I'm a mature D&D player and moving to St. Louis next month. I'm looking to join a group that meets regularly in or near St. Louis. I like games with a goodly amount of roleplaying and enough combat to keep things interesting. I prefer Good or tending-towards-Good parties.

I bath regularly (using soap even!) and have enough social skills that you needn't fear me embarassing your group in public.   

If you're interested, please email me at

wuntere@hotmail.com


----------



## Parlan (Jul 19, 2004)

*Hello? Hello?*

Is this thing on?


----------



## Dwarven Godfather (Jul 20, 2004)

*Gaming in St. Louis!!!*



			
				Parlan said:
			
		

> Is this thing on?



Yes, this thing is on. I'm inbetween two gaming groups now, one is my own game which I'm getting together in the world of Everquest but I'm planning on it being a very small group since I and my player are into the rules and planned on taking it very slow, the other group which I watched the other day on their regular night which is Friday nights and I dropped out of several times since there is very little role-playing and conversions between characters. Basicly the group is very quiet and does not know that there is a hole the wall unless that is their brains. The players get to themselves to much which was not a good role-playing environment, but I think the DM/GM is trying to get some intelligent life in his group, but then again I had another priblem with the DM/GM he likes to get off the subject and starts joking around again and wasting the time I would set a side from my family life which I find very boring.

  The other thing is once you move to St. Louis, go to any of the Fantasy Shops which is the main chain of gaming stores. Most of the cashiers at the Fantasy Shop could put you in contact with a gaming group in the area if they are not running a game themselves. Where are you planning on living? I myself live in the North County area and the Florissant Fantasy Shop has I think two people who are into D20 games. If not the St. Charles Fantasy Shop has a couple of groups in the area there. This should help you get into a group. I do know on Sundays the Affton Fantasy shop does have D20 games. So it all depends on where you are going to be living.


----------



## Parlan (Jul 21, 2004)

Dwarven Godfather said:
			
		

> So it all depends on where you are going to be living.

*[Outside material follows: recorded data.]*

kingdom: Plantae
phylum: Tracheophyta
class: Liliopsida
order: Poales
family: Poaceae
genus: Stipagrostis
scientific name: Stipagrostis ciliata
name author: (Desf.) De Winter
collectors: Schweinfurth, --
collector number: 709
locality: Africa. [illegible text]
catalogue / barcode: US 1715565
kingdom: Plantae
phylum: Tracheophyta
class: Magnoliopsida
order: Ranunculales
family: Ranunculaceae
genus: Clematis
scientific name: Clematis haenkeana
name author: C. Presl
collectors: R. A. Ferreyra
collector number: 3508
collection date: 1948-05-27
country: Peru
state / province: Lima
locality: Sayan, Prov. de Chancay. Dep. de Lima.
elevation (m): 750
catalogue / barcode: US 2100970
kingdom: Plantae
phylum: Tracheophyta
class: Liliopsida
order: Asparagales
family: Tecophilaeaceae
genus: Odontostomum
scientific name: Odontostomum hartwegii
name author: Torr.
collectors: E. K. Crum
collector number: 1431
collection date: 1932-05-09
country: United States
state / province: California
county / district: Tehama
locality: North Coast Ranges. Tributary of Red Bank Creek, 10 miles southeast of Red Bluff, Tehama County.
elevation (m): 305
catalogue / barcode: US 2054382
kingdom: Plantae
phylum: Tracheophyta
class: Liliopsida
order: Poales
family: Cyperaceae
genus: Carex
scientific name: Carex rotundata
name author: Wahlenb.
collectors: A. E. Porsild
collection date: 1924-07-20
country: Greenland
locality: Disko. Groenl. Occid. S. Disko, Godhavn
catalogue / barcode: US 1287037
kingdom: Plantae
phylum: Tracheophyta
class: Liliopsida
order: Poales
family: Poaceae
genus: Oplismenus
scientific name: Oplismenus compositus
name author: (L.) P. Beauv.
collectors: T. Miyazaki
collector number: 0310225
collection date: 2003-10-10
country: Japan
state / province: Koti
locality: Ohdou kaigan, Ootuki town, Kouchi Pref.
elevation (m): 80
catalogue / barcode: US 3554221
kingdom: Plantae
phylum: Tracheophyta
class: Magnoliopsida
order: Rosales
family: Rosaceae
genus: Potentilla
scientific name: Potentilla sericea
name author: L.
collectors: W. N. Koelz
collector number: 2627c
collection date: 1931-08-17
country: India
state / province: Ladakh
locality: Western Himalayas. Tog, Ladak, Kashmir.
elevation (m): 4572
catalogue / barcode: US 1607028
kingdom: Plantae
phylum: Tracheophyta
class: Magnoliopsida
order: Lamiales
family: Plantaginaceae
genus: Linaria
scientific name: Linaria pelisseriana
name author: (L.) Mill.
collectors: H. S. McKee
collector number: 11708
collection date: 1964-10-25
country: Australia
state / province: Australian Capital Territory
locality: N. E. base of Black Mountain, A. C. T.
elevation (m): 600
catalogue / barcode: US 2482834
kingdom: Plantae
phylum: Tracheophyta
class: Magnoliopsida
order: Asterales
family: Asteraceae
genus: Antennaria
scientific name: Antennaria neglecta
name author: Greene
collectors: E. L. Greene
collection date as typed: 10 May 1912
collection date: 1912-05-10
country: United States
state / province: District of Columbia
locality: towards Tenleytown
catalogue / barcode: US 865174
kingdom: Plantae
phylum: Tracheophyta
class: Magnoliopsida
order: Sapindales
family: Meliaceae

Which of these is closest to the Central West End?


----------



## Dwarven Godfather (Jul 21, 2004)

Parlan said:
			
		

> Which of these is closest to the Central West End?




If you are really close to Highway 30/Gravios Rd. and I-270 then you are in range of Fantasy Shop in Affton. I also think you are close to the Underground which is on highway 141 somewhere which should also get you so help getting into a game I'm pretty sure of that. We in St. Louis also help someone get into a game somewhere.The Fantasy Shop website is:
www.fantasyshoponline.com which should help you get directions to the nearest Fantasy shop for you.


----------



## Parlan (Jul 21, 2004)

Thanks for the tips!


----------